Superior function of a bicuspid over a monocuspid patch for reconstruction of a hypoplastic pulmonary root in pigs.

In an experimental study in pigs, the function of monocuspid and bicuspid patches was compared to improve surgical reconstruction of a hypoplastic pulmonary root. Segments from glutaraldehyde-treated porcine aortic roots served as monocuspid and bicuspid patches. Their leaflets and commissures were marked with radiopaque metal clips. Marker movements were recorded at 100 frames/sec. Quantification of pulmonary insufficiency, right ventricular stroke volume, as well as pressures in the right ventricle, pulmonary artery, and aorta was performed before and after patch plasty. The cyclic motion of the leaflets showed a three-phase pattern in monocuspid and bicuspid patches: (1) a rapid opening motion with a significantly longer distance to be covered in monocuspid patches (7.5 mm in monocuspid versus 4.9 mm in bicuspid patches); (2) a slow closing motion that was significantly greater in monocuspid patches (31.5% of maximal displacement in monocuspid versus 18.2% and 23.8% in bicuspid patches); (3) a similar rapid closure motion in both types of patches. The commissural expansion was less than 6% for monocuspid and bicuspid patches and began 10 to 20 msec before valve opening. Considerable irregularities in the movement of the different leaflet markers, especially in monocuspid patches, indicated leaflet buckling as a result of redundant leaflet tissue.
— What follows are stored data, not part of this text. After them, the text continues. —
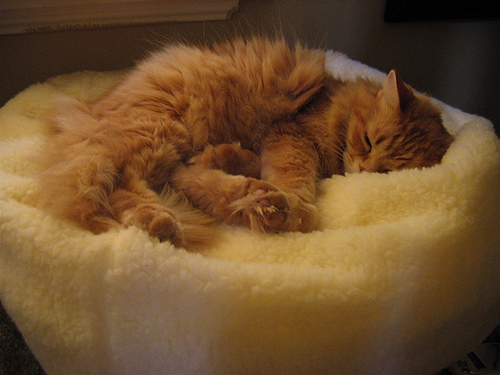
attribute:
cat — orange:
[71, 40, 440, 233]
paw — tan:
[124, 199, 191, 256]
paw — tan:
[228, 170, 333, 240]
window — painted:
[7, 1, 242, 34]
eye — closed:
[362, 129, 372, 151]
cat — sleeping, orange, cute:
[47, 30, 462, 245]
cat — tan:
[0, 11, 456, 251]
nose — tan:
[356, 163, 376, 173]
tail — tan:
[48, 95, 104, 217]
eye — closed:
[375, 159, 405, 173]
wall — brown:
[5, 9, 498, 143]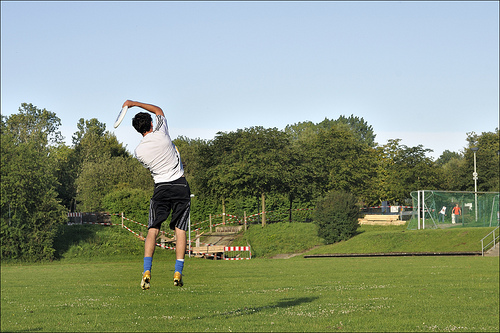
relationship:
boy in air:
[123, 78, 207, 264] [94, 87, 204, 151]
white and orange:
[214, 226, 241, 252] [222, 190, 258, 252]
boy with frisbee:
[122, 99, 195, 292] [105, 91, 139, 128]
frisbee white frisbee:
[114, 106, 129, 128] [105, 91, 139, 128]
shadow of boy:
[224, 280, 345, 325] [122, 99, 195, 292]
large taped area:
[255, 170, 401, 235] [334, 154, 460, 237]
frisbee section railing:
[114, 106, 129, 128] [207, 216, 265, 234]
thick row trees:
[218, 141, 270, 185] [22, 149, 124, 186]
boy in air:
[122, 99, 195, 292] [94, 87, 204, 151]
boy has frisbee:
[122, 99, 195, 292] [105, 91, 139, 128]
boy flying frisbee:
[122, 99, 195, 292] [105, 91, 139, 128]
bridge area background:
[213, 220, 245, 244] [198, 220, 235, 255]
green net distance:
[208, 106, 323, 171] [371, 167, 445, 223]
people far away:
[390, 188, 485, 247] [334, 154, 460, 237]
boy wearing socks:
[122, 99, 195, 292] [137, 259, 184, 275]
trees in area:
[22, 149, 124, 186] [334, 154, 460, 237]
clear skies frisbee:
[172, 28, 249, 61] [105, 91, 139, 128]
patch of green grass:
[280, 287, 348, 306] [251, 254, 359, 287]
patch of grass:
[280, 287, 348, 306] [251, 254, 359, 287]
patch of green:
[280, 287, 348, 306] [208, 106, 323, 171]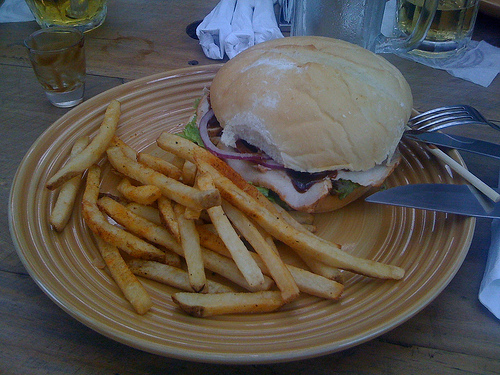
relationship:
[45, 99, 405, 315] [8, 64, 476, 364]
french fries are on plate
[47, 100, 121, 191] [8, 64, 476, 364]
french fry on plate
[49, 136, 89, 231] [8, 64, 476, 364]
french fry on plate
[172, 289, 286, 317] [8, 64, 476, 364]
french fry on plate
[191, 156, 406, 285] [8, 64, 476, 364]
french fries on plate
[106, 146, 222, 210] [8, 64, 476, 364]
french fry on plate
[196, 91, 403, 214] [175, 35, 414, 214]
ham in sandwich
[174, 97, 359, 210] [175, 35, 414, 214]
lettuce in sandwich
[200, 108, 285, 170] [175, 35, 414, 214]
onion in sandwich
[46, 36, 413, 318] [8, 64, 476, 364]
meal on plate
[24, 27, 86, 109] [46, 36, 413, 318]
drink next to meal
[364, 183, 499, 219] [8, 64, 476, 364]
blade resting on plate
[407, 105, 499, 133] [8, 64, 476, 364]
fork resting on plate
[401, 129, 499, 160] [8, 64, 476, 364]
butterknife resting on plate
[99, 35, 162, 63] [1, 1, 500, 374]
stain on table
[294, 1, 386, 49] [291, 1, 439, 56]
water in pitcher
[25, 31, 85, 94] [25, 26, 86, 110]
drink in glass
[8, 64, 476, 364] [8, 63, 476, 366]
plate decorated with lines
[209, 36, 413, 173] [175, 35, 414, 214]
top bun on sandwich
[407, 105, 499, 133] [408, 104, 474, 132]
fork has tines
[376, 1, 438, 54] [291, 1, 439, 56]
handle on pitcher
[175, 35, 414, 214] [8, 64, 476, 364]
sandwich on plate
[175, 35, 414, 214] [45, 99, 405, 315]
sandwich near french fries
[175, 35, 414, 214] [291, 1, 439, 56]
sandwich near pitcher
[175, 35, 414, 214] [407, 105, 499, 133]
sandwich near fork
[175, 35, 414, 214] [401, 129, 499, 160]
sandwich near butterknife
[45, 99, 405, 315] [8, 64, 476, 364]
french fries on plate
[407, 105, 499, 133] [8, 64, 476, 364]
fork leaning on plate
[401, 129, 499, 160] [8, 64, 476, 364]
butterknife leaning on plate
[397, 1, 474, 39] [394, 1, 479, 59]
beer in pitcher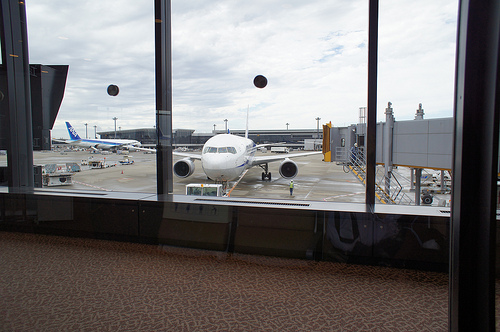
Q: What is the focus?
A: Plane getting ready to board.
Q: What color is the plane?
A: White.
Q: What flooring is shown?
A: Carpet.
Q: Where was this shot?
A: Terminal.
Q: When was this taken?
A: Daytime.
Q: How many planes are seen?
A: 2.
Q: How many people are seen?
A: 0.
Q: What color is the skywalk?
A: Grey.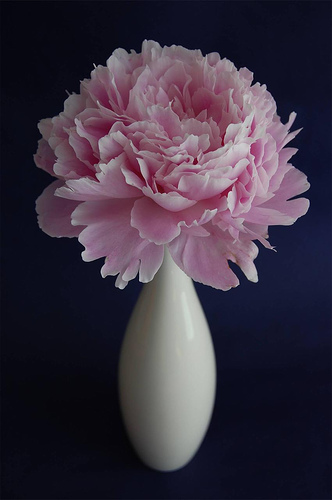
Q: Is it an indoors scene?
A: Yes, it is indoors.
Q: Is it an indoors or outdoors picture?
A: It is indoors.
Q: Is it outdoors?
A: No, it is indoors.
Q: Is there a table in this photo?
A: Yes, there is a table.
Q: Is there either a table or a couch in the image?
A: Yes, there is a table.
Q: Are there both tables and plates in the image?
A: No, there is a table but no plates.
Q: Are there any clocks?
A: No, there are no clocks.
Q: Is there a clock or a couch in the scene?
A: No, there are no clocks or couches.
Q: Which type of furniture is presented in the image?
A: The furniture is a table.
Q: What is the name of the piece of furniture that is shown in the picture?
A: The piece of furniture is a table.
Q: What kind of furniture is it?
A: The piece of furniture is a table.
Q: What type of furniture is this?
A: That is a table.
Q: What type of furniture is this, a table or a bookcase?
A: That is a table.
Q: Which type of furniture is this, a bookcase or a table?
A: That is a table.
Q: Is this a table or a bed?
A: This is a table.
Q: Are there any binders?
A: No, there are no binders.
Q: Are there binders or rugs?
A: No, there are no binders or rugs.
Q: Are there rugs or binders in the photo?
A: No, there are no binders or rugs.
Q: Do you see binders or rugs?
A: No, there are no binders or rugs.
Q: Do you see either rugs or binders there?
A: No, there are no binders or rugs.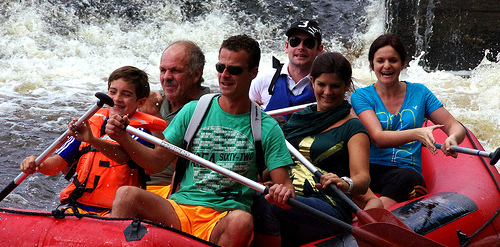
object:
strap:
[170, 93, 219, 198]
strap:
[250, 95, 263, 175]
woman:
[252, 52, 372, 247]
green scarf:
[281, 99, 352, 139]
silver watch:
[341, 176, 354, 194]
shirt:
[278, 100, 371, 220]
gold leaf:
[287, 135, 345, 207]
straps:
[171, 93, 263, 197]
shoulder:
[254, 120, 295, 210]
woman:
[350, 34, 467, 209]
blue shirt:
[350, 81, 446, 176]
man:
[248, 19, 323, 125]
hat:
[285, 19, 322, 49]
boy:
[20, 65, 166, 218]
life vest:
[60, 108, 167, 210]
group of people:
[0, 19, 500, 247]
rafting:
[0, 0, 500, 246]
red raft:
[0, 118, 500, 247]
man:
[104, 35, 293, 247]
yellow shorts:
[161, 198, 253, 247]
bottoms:
[347, 208, 450, 247]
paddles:
[0, 92, 500, 247]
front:
[0, 207, 217, 247]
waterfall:
[7, 4, 496, 39]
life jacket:
[268, 56, 317, 127]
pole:
[115, 114, 360, 234]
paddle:
[109, 117, 449, 247]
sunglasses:
[216, 62, 255, 75]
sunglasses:
[287, 36, 320, 49]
There was a significant pulmonary regurgitant fraction only in monocuspid patches (19% in monocuspid versus 7% in bicuspid patches) that occurred during early diastole. No pressure gradients were observed across either type of patch. In monocuspid patches, a greater leaflet displacement during rapid closure was correlated with an increased pulmonary insufficiency (r = 0.8875). In conclusion, the function of a bicuspid patch is superior to that of a monocuspid patch for repair of a hypoplastic pulmonary root and allows the construction of a competent and stenosis-free valve mechanism.